Ascend-Powered-Engine框架启动原理
在ModelArts算法建界面选择AI引擎时,能够看到一个叫做Ascend-Powered-Engine的AI引擎,它与其他AI引擎相比有些特别。它既不是一个AI框架(如:PyTorch、TensorFlow)也不是一个并行执行框架(如:MPI),而是适配加速芯片Ascend编译的一组AI框架+运行环境+启动方式的集合。
- 由于几乎所有的Ascend加速卡都跑在ARM规格的机器上,因此上层docker镜像也都是ARM镜像。
- 针对GPU场景的镜像中安装了对应版本的CUDA(由英伟达推出的统一计算架构)驱动,而Ascend-Powered-Engine引擎的镜像中都安装了与底层硬件版本适配的CANN(华为针对AI场景推出的异构计算架构)驱动。
提交训练作业后,ModelArts Standard平台会自动运行训练任务的启动文件;启动文件的运行次数取决于训练卡数。
单机作业时,每个任务内运行N次启动文件;N为任务的卡数;例如单机1卡,则worker-0任务的启动文件会被运行1次;单机8卡,worker-0任务的启动文件会被运行8次。
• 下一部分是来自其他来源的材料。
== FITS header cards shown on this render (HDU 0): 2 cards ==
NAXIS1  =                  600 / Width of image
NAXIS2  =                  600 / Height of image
因此需要避免在启动文件中进行端口监听。
启动文件会被设置如下环境变量:
- RANK_TABLE_FILE:rank table file (RTF) 文件路径
- ASCEND_DEVICE_ID:逻辑device_id,例如单卡训练,该值始终为 0
- RANK_ID:可以理解为训练作业级的device逻辑(顺序)编号
- RANK_SIZE:根据RTF中device的数目设置该值,例如4 * snt9b,该值即为4。
当需要启动文件仍然在逻辑上仅运行1次时,则可以在启动文件中判断“ASCEND_DEVICE_ID”的值,当值为“0”则执行逻辑,当值为非0则直接退出。
Ascend-Powered-Engine框架对应的代码示例mindspore-verification.py,请参见训练脚本mindspore-verification.py文件。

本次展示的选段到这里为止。